== Selected extract

03/04/2014 | by
Nareit Staff

On March 6, 2014, NAREIT issued a Policy Report that provided a brief overview of the comprehensive discussion draft on tax reform released by Representative Dave Camp (R-MI), Chairman of the House Committee on Ways and Means. NARIET’s overview of the Camp Discussion Draft focused on the provisions most relevant to REITs and real estate investment.

March 6, 2014
Camp Releases Tax Reform Discussion Draft:
Supports REIT-Based Real Estate Investment, but Includes Restrictive REIT and Real Estate Provisions

In the midst of NAREIT's 2014 Washington Leadership Forum on Capitol Hill last week, Rep. Dave Camp (R-MI), chairman of the House Committee on Ways and Means, released his comprehensive discussion draft on tax reform (Camp Discussion Draft) consisting of 720 pages of technical explanations and 1,000 pages of statutory language. Release of the Camp Discussion Draft follows after almost three years of Camp-driven hearings, meetings and highly targeted discussion drafts.

====
== Given material

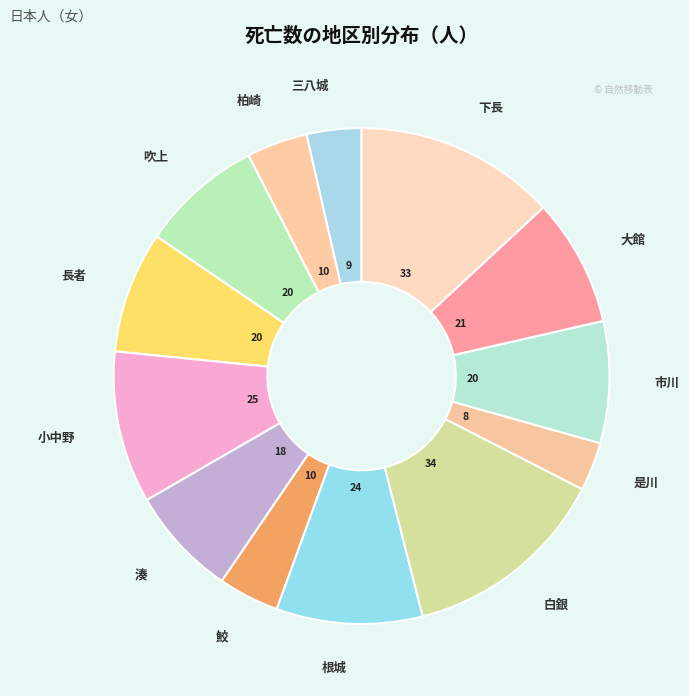

Is there any slice that represents more than half of the pie?

No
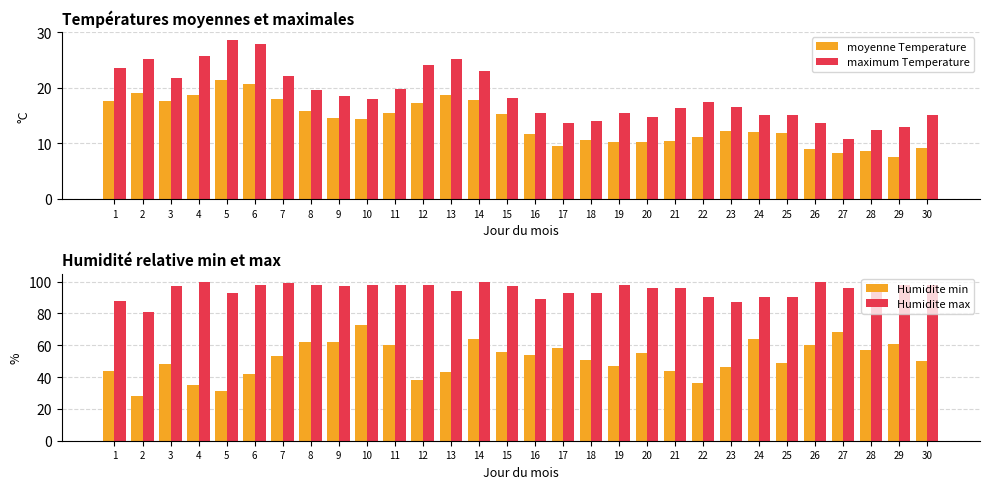

How many values in the Humidite max series exceed 97?

12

====

Task directions:
According to the tax reform report, how many pages of statutory language did the Camp Discussion Draft contain? Rely solely on the tax reform report and not on the listing.

Reply to the task:
1,000 pages